10 Responses to "Lies, Damn Lies and LIBOR"

  1. Oliver   July 11, 2012 at 2:14 am

    Price discovery is not a sexy function of markets, but it is critical to the efficient allocation of scarce capital and resources, and to the preservation of the long term wealth of investors and the economy as a whole. If price discovery is compromised by manipulation, then we will all be gradually impoverished and the economy will be imbalanced and unstable.

    The capital debates are associated with the very notion of capital. Classical political economy authors, from William Petty to Karl Marx, including Quesnay, Smith and Ricardo, treated the process of production as a circular one. In this context, capital is a produced means of production, rather than a factor of production used in the process of obtaining final goods. The most important result of the capital debates is that, once capital is defined as produced means of production, there is no direct relation between the relative abundance or scarcity of the means of production and its remuneration. Distribution, in other words, is not governed by supply and demand.

    Since the Marginalist Revolution, and the rise of the so-called neoclassical school, the notion that relative prices are determined by supply and demand, and that these reflect the relative abundance or scarcity of all goods and services – including factors of production – became consensual. As a result, the supply and demand for capital became the determination for the remuneration of capital. The more abundant is capital, the lower its remuneration, and vice versa if it is scarce. Conflict has no role to play in the determination of distribution, and social classes vanished entirely from analysis.

    Additionally, substitution leads to the full utilization of resources and their optimal allocation. If capital is scarce and expensive, and labor abundant and cheap, economic agents substitute labor for capital and fully utilize labor. Thus, despite the abundance of labor, its relative cheapness, through the principle of substitution, leads to full employment. Indeed, unhampered markets do lead to the veritable best of all possible worlds.


    • spider   July 11, 2012 at 10:53 am

      In the best of all possible worlds you would have an immediate lobototomy or at least emergency treatment for life-threatening constipation

    • Astonished   July 17, 2012 at 6:21 am

      You are copying from the linked text without reading it in full nor fully comprehending what you did read. Go back and try again.

  2. terry   July 11, 2012 at 8:26 am

    If you are saying that the unhampered banks using LIBOR in the way that they did leads to the best of all possible worlds, I must disagree.

    • Oliver   July 11, 2012 at 2:26 pm

      No, that's not what I'm saying at all. Maybe the quote from the blog is slightly out of context. I actually agree with most of the article although that particular passage seemed philosophically weak in the sense of the blog I quoted, namely that the whole concept of supply & demand wrt capital is flawed (although possibly less so for financial as opposed to 'real' capital). Maybe best to read the whole thing or else just ignore it, seeing as I'm apparently constipated…

  3. spider   July 11, 2012 at 10:18 am

    Punishment to fit the crimes would result in the complete collapse of England and mortal wounds to America…so nothing much will change.

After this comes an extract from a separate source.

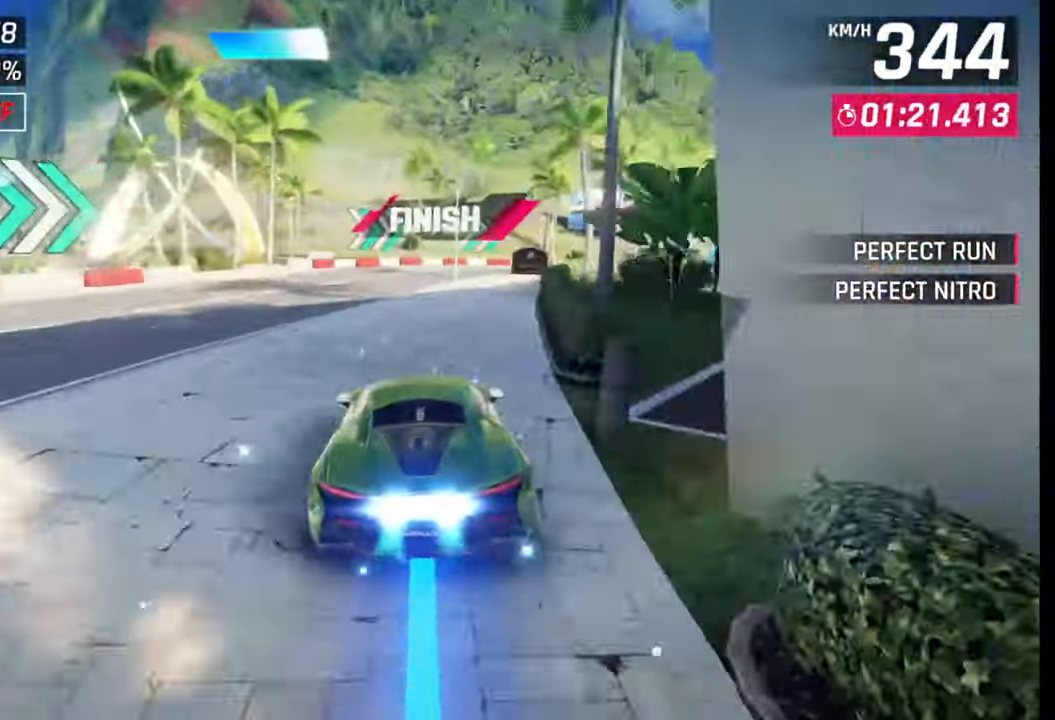
{"buttons": [], "left_stick": "left", "right_stick": "center", "events": [[350, "left_stick", "center"], [400, "SQUARE", "down"], [433, "left_stick", "left"], [450, "SQUARE", "up"]]}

Brooksley Born advocated much less sweeping reform and Larry Summers responded by telling her it would result in the greatest depression ever experienced in modern times. I believe him.

  4. R. Coutinho   July 11, 2012 at 11:43 pm

    If'n we's gonna have any law an' order in this here [society], we need to take all them bankers and financiers out in the back and shoot 'em down like dogs…

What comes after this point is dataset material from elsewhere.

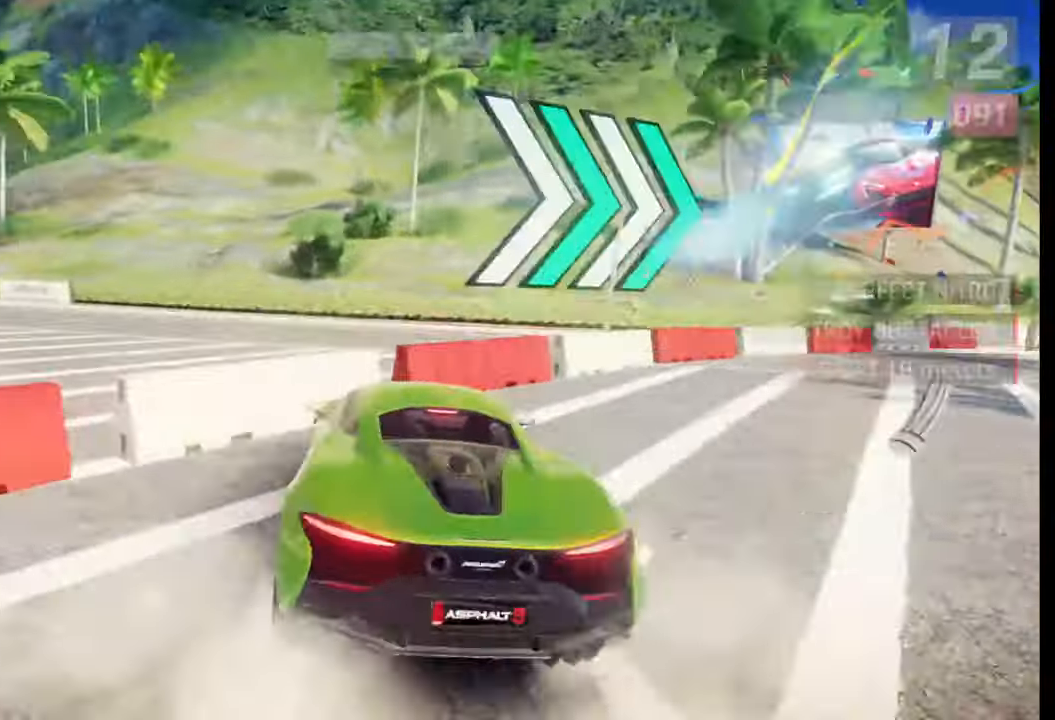
{"buttons": [], "left_stick": "center", "right_stick": "center", "events": [[17, "CROSS", "up"], [17, "R1", "up"], [50, "left_stick", "center"]]}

  5. Helen Macdonald   July 16, 2012 at 7:46 pm

    Let's face it dear friends, we have all been had.

  6. Douglas   July 17, 2012 at 8:32 am

    This scandal begs a second congressional hearing on the existence of a banker´s "Cosa Nostra". A new Valachi in a banker suit, nothing less. we could even suggest moving the comptroller of the currency´s as well as the British comptroller´s office to a Las Vegas casino. After all, casinos there count with an elaborate video cameras surveillance structure which enables security detect unusual moves among players. ain´t this so?